Ma, forse, ancor più rivelatrice della strana concezione di libertà dei vertici leghisti è la polemica relativa alla scuola: le dichiarazioni ostili verso i professori originari delle regioni meridionali sembrano infatti riflettere una concezione dell’istruzione al guinzaglio della politica. Ai docenti ed ai programmi ministeriali Bossi vorrebbe probabilmente sostituire quelli padani. Non un grande passo in avanti né per la libertà nè per la scuola. Niente a che vedere con le proposte avanzate già sessanta anni fa da Luigi Einaudi e da Luigi Sturzo che auspicavano il superamento del monopolio pubblico.
Nelle sue Prediche inutili lo statista piemontese scriveva: “Nulla è certo in materia di insegnamento; non sono certi i programmi, non gli ordini degli studi; non è certa neppure l’esistenza di alcuna scienza”. E al monopolio statale contrapponeva il “metodo della libertà” fondato sul principio del tentativo e dell’errore.

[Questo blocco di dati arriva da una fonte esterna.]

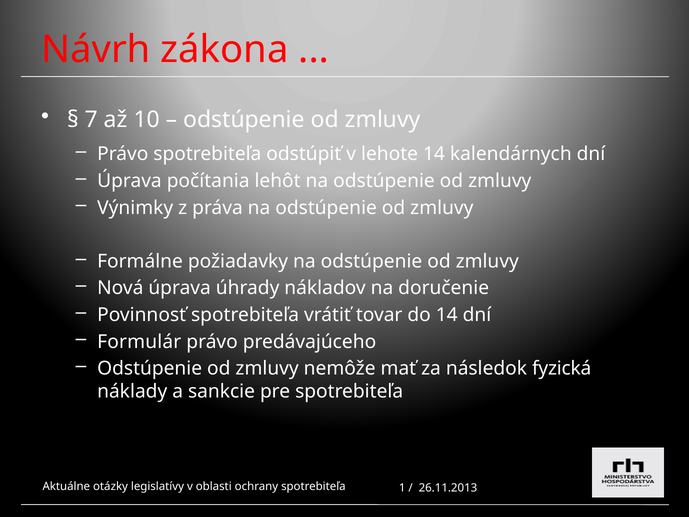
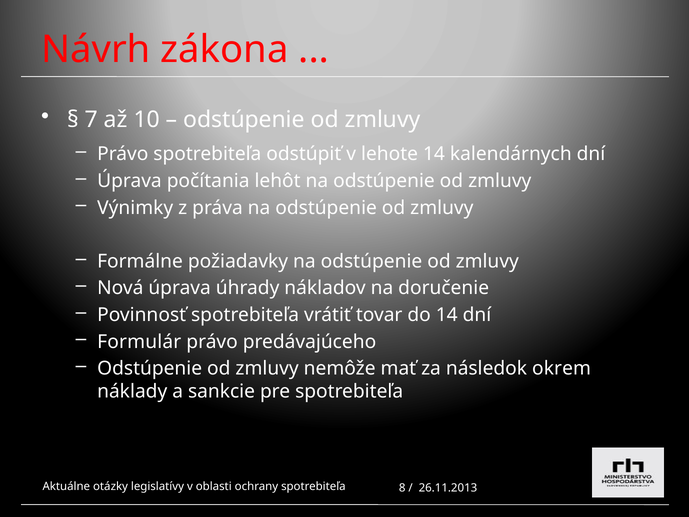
fyzická: fyzická -> okrem
1: 1 -> 8
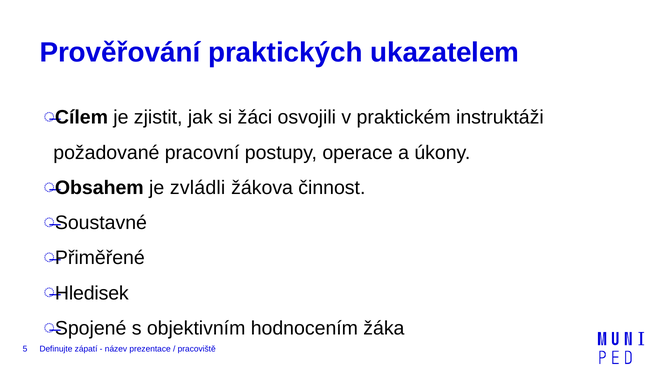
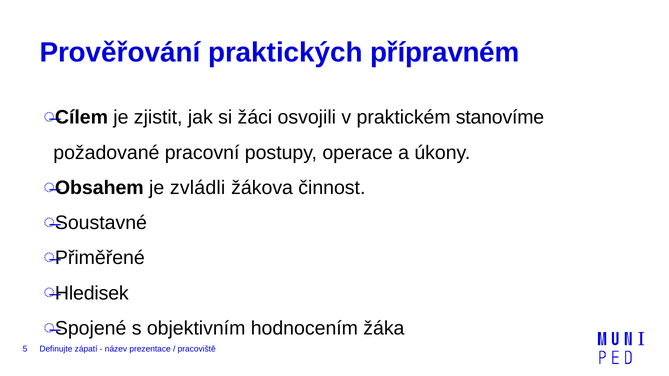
ukazatelem: ukazatelem -> přípravném
instruktáži: instruktáži -> stanovíme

Un metodo che presuppone la competizione fra le diverse scuole: “La scuola libera è viva e feconda, sinché chiunque abbia il diritto di dire: gli altri sono in errore e io conosco la via della verità; ed apro una scuola mia nella quale insegno cosa sia la verità e proclamo dottori in quella verità gli scolari che, a mio giudizio, l’abbiano appresa. Ma chiunque altro ha ragione di insegnare una verità diversa, con metodo diverso. In ogni tempo, attraverso tentativi ed errori ognora rinnovati, abbandonati e ripresi, le nuove generazioni accorreranno di volta in volta alle scuole le quali avranno saputo conquistarsi reputazione più alta di studi severi e di dottrina sicura”. Analoga posizione, come ha ricordato Marcello Veneziani su Libero, venne assunta nel ’68 da un altro vero ribelle, Giuseppe Prezzolini che, tra le sue modeste proposte, proponeva di abolire la pubblica istruzione ed il relativo ministero.
Quanti leghisti (ma anche forzisti) sarebbero disposti oggi a seguire la via indicata da quei maestri di libertà radicale? Assai pochi, temiamo.